Frederick remained at Beechlands until 7th August 1917 when he was posted back to the 3rd Essex Regiment. Recovered, but not sufficiently so to warrant further service with an infantry battalion, he was transferred to The Army Service Corps and ended the war as a corporal with C Company of the 1st Heavy Repair Shop. He was given a new number: M/323366.

On 28th April 1919 he was transferred to Class Z, Army Reserve on de-mobilisation. He was awarded a small army pension which recognised his degree of disability as just ten per cent with the likelihood of it being only temporary.

After the war Frederick worked as a training lieutenant aboard the Exmouth training ship at Grays on the River Thames and moved with it to Shotley, Suffolk, when hostilities again broke out in 1939. He died at Chadwell St Mary in 1974 at the age of eighty.

As mentioned previously, all of his brothers also served their King and Country during the First World War. Edward served with the Mercantile Marine. Arthur was a sergeant in the East Surrey Regiment and like Frederick, was also awarded the Military Medal. Walter served with the Norfolk Regiment and was severely wounded at Cambrai in 1917, receiving a full army pension for life. Prior to this he was at sea and was torpedoed aboard the SS Minnewaska off Crete.

Private Davey

Very little is known about this man.

Private Davey did not leave an entry in Nurse Oliver’s album but he was a patient at Beechland House, Newick in June 1917. He is recorded simply as “Pte Davey”, one of the Beechland House stoolball team, in a report in The East Sussex News on 29th June 1917:

INTERESTING STOOLBALL MATCH
The contestants were Major Grantham’s team of officers of The Royal Flying Corps from Brook House (Chailey) Convalescent Hospital and Miss Cotesworth’s team of NCOs and men from Beechlands (Newick) Convalescent Hospital, and the former gained an easy victory by 50 runs.

Five days earlier, The Sussex Express had also reported on the match, noting that it was played at:

“… at Balneath Manor, the residence of Major W W Grantham, between officers of the Royal Flying Corps from Brook House, the new convalescent Hospital, and a team from Beechlands Convalescent Hospital. Those from Brook House were easy winners. Needless to say, Mrs Grantham entertained the company present to tea.”

Nothing further is currently known of this man.

16621 Private James Cowley, 1st Kings Own (Royal Lancaster Regt)

16621 Private James Cowley of the 1st King’s Own Royal Lancaster Regiment was a patient at Beechland House after being wounded on the opening day of the Battle of the Somme. His entry in Nurse Oliver’s album (which has been over-written in black ink at a later date) reads:

Pte J. Cowley 16621.
1st Kings Own Royal Lancs

Wounded on the 1st July 1916
Between Serre and Beau-mont-Hamel [sic]

With My Best Respects &
Good Wishes To The Hospital
Staff at Newick for Their
Kind Attention And Services
Rendered During My Brief Stay

James Cowley arrived in France on 29th July 1915 as part of a draft of reinforcements and was posted to the regular 1st Battalion of the King’s Own Royal Lancashire Regiment. He was one of the 34,156 other ranks wounded on July 1st 1916.

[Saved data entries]
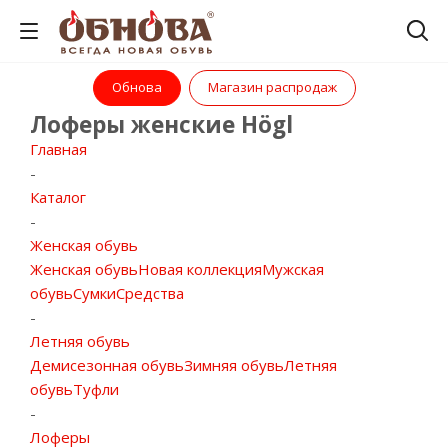
Обнова
Магазин распродаж
Лоферы женские Högl
Главная
-
Каталог
-
Женская обувь
Женская обувь
Новая коллекция
Мужская
обувь
Сумки
Средства
-
Летняя обувь
Демисезонная обувь
Зимняя обувь
Летняя
обувь
Туфли
-
Лоферы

#### [Tasks to carry out]
1 – From the Beechlands hospital text, list each of Frederick's brothers by name along with the service it gives for him.
2 – Please say whether each statement agrees with the Beechlands hospital text, answering yes or no and quoting the deciding words: (a) Frederick ended the war as a sergeant. (b) The Brook House team won the stoolball match by 50 runs. (c) James Cowley arrived in France in 1916.
3 – According to the Beechlands hospital text, where and in what year did Frederick die?

#### [Answers to the tasks]
1 –
Edward: Mercantile Marine
Arthur: sergeant in the East Surrey Regiment
Walter: Norfolk Regiment

2 –
(a) No: "ended the war as a corporal with C Company of the 1st Heavy Repair Shop"
(b) Yes: "the former gained an easy victory by 50 runs"
(c) No: "James Cowley arrived in France on 29th July 1915"

3 – He died at Chadwell St Mary in 1974.